Refaire confiance au système judiciaire
"Il faut que j'arrive à avoir confiance maintenant, dans la juge Kheris, parce que, en six mois, on sait qu'elle est venue sur place. Elle a passé 48 heures à Chambéry et au Fort de Tamié. Elle a rencontré les enquêteurs, elle a été sur le lieu de la disparition, ce que les autres juges n'avaient pas vu jusqu'à présent", raconte Adeline Morin.
La sœur de Jean-Christophe Morin veut retrouver un peu de confiance dans le système judiciaire après une décennie de relations heurtées ou inexistantes. Une décennie à apporter des éléments aux enquêteurs et à attendre que les informations soient épluchées et recoupées.
"J'apprends que dans le dossier, il n'y a pas sa description vestimentaire. Ils n'ont pas la description de comment il était habillé ce jour-là, officiellement. Il n'y a rien dans son dossier", dit-elle, abasourdie.

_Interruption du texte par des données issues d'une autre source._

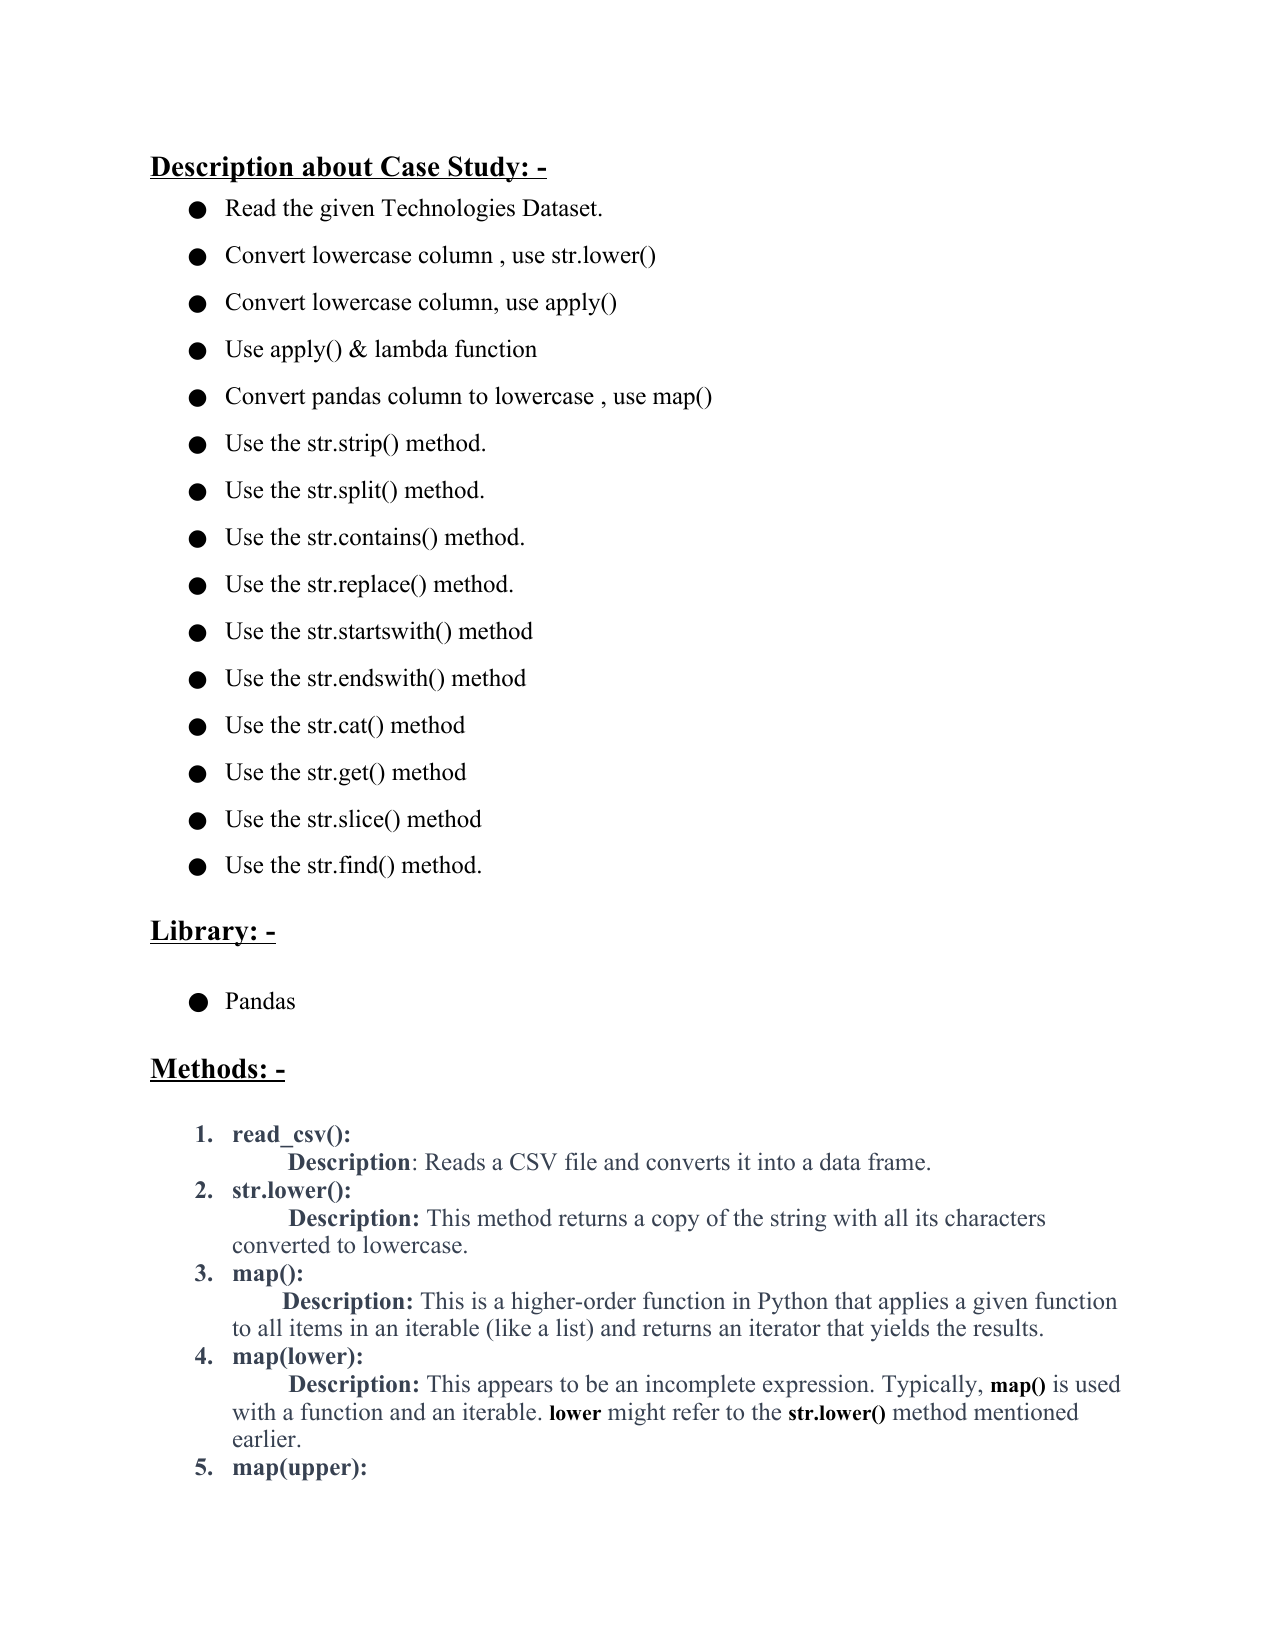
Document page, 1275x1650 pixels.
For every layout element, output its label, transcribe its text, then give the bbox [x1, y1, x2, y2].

list Convert lowercase column, use apply() [187, 276, 1125, 323]
text Description: Reads a CSV file and converts it into a data frame. [150, 1148, 1125, 1176]
text Description: This is a higher-order function in Python that applies a given function to all items in an iterable (like a list) and returns an iterator that yields the results. [232, 1287, 1125, 1342]
text Description: This method returns a copy of the string with all its characters converted to lowercase. [232, 1204, 1125, 1259]
list Use the str.slice() method [187, 793, 1125, 840]
list Use the str.strip() method. [187, 417, 1125, 464]
list Pandas [187, 973, 1125, 1024]
list str.lower(): [194, 1176, 1125, 1204]
list Convert lowercase column , use str.lower() [187, 229, 1125, 276]
list Use the str.get() method [187, 746, 1125, 793]
list map(): [194, 1259, 1125, 1287]
list read_csv(): [194, 1121, 1125, 1148]
list Convert pandas column to lowercase , use map() [187, 370, 1125, 417]
list Use the str.find() method. [187, 840, 1125, 887]
list map(lower): [194, 1342, 1125, 1370]
list Read the given Technologies Dataset. [187, 182, 1125, 229]
list Use the str.split() method. [187, 464, 1125, 511]
list Use the str.cat() method [187, 699, 1125, 746]
list Use the str.contains() method. [187, 511, 1125, 558]
list Use the str.replace() method. [187, 558, 1125, 605]
list map(upper): [194, 1453, 1125, 1481]
text Description: This appears to be an incomplete expression. Typically, map() is used with a function and an iterable. lower might refer to the str.lower() method mentioned earlier. [232, 1370, 1125, 1453]
text Library: - [150, 915, 1125, 947]
list Use the str.endswith() method [187, 652, 1125, 699]
text Description about Case Study: - [150, 150, 1125, 182]
text Methods: - [150, 1052, 1125, 1084]
list Use apply() & lambda function [187, 323, 1125, 370]
list Use the str.startswith() method [187, 605, 1125, 652]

"Juste avant les fouilles, on nous a appelés pour savoir s'il avait des équipements médicaux, comme des prothèses, un appareil dentaire, des choses comme cela. J'ai réalisé que, dans le dossier, cela n'existait pas, c'est quand même fou !"

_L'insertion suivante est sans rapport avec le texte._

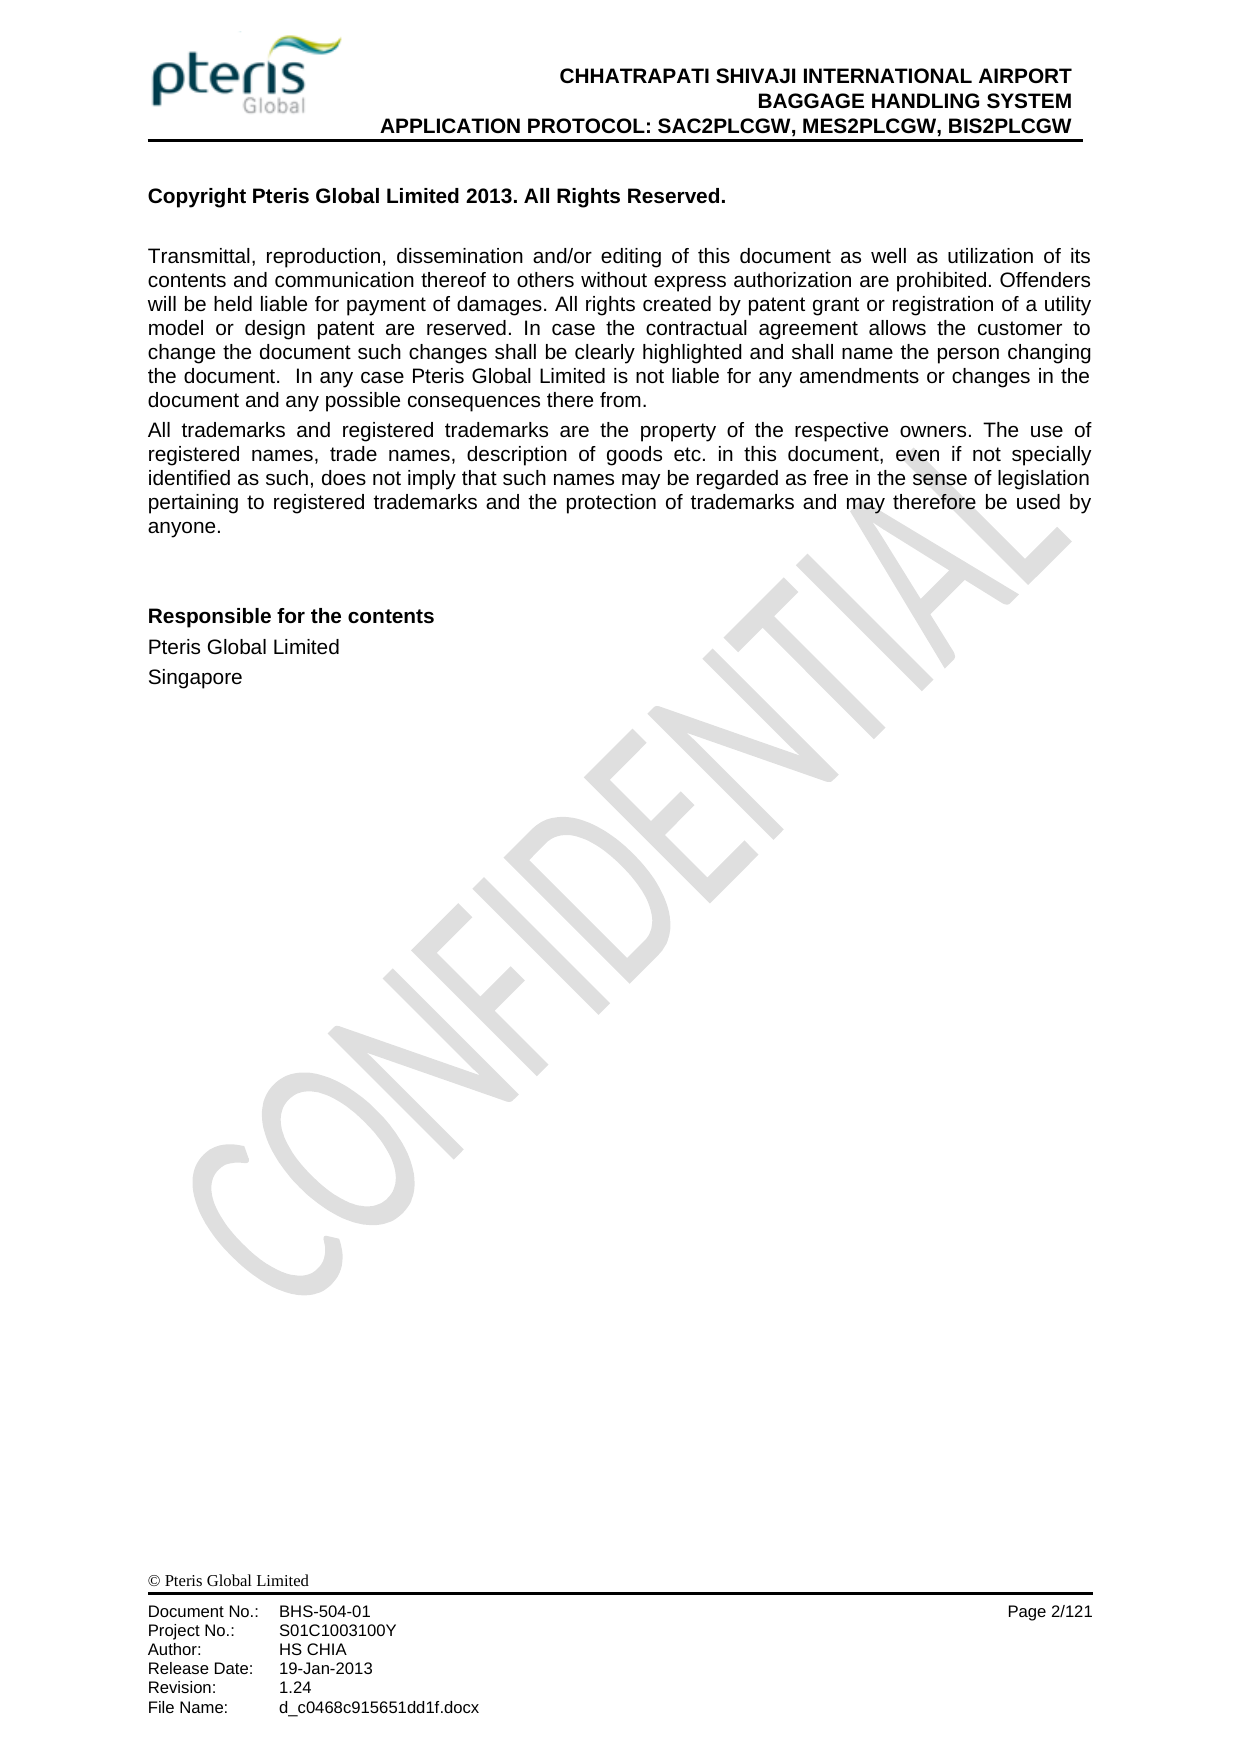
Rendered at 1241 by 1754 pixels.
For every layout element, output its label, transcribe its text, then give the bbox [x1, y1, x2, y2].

Adeline Morin se rend bien compte que les juges précédents n'avaient sans doute pas les moyens de faire avancer l'enquête. "On n'était pas prioritaires. Ils ont plein d'urgences à gérer. Et nous on passe systématiquement après".
"Le gros point positif qui me rend optimiste, c'est que, maintenant, on a des enquêteurs qui ont envie de travailler sur le dossier".
La piste Lelandais
Elles espèrent que toutes les pistes seront étudiées. Et notamment celle de Nordahl Lelandais. Car si la cellule Ariane a écarté cette hypothèse, elles attendent de la justice des preuves que l'ancien maître-chien n'était pas au Fort de Tamié lors des disparitions de leurs frères.
"Les enquêteurs de la cellule Ariane, à aucun moment, ils ont été en lien avec nous. A aucun moment, on a eu l'information officielle qu'ils avaient procédé à quoi que ce soit comme acte d'enquête. Dans le dossier, il n'y a aucune information officielle venant de la cellule Ariane. Moi, j'attends toujours qu'on me dise ce qui a été fait réellement dans le cadre de la cellule Ariane", lance Adeline Morin.
"Depuis le début, je pense que mon frère s'est fait assassiner. On n'est encore pas à la fin de l'histoire. Je pense que cela va être encore long", confie Farida Hamadou.
"Ce que j'espère c'est que tous les éléments du dossier vont être sujets à enquête. J'en suis là. C'est un bon début mais j'attends la suite", conclut Adeline Morin.